-- DATA FOR PROCESSING follows --

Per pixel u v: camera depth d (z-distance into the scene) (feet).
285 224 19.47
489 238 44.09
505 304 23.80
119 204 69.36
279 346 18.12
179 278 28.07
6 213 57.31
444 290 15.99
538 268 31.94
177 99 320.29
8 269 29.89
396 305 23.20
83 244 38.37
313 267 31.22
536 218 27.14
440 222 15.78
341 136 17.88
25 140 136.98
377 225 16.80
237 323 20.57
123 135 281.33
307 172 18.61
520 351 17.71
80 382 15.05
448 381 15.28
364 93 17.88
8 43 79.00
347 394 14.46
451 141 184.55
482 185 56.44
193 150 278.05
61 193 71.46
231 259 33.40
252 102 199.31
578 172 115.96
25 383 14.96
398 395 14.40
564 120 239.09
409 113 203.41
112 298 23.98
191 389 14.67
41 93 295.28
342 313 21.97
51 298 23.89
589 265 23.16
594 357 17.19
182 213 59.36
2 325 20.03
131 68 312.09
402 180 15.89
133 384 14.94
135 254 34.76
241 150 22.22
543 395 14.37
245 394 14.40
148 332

-- DATA FOR PROCESSING concluded --

_YOUR TASK_
I'd like the entries above reproduced in full, exactly as they stand.

_ANSWER TO THE PROBLEM_
Per pixel u v: camera depth d (z-distance into the scene) (feet).
285 224 19.47
489 238 44.09
505 304 23.80
119 204 69.36
279 346 18.12
179 278 28.07
6 213 57.31
444 290 15.99
538 268 31.94
177 99 320.29
8 269 29.89
396 305 23.20
83 244 38.37
313 267 31.22
536 218 27.14
440 222 15.78
341 136 17.88
25 140 136.98
377 225 16.80
237 323 20.57
123 135 281.33
307 172 18.61
520 351 17.71
80 382 15.05
448 381 15.28
364 93 17.88
8 43 79.00
347 394 14.46
451 141 184.55
482 185 56.44
193 150 278.05
61 193 71.46
231 259 33.40
252 102 199.31
578 172 115.96
25 383 14.96
398 395 14.40
564 120 239.09
409 113 203.41
112 298 23.98
191 389 14.67
41 93 295.28
342 313 21.97
51 298 23.89
589 265 23.16
594 357 17.19
182 213 59.36
2 325 20.03
131 68 312.09
402 180 15.89
133 384 14.94
135 254 34.76
241 150 22.22
543 395 14.37
245 394 14.40
148 332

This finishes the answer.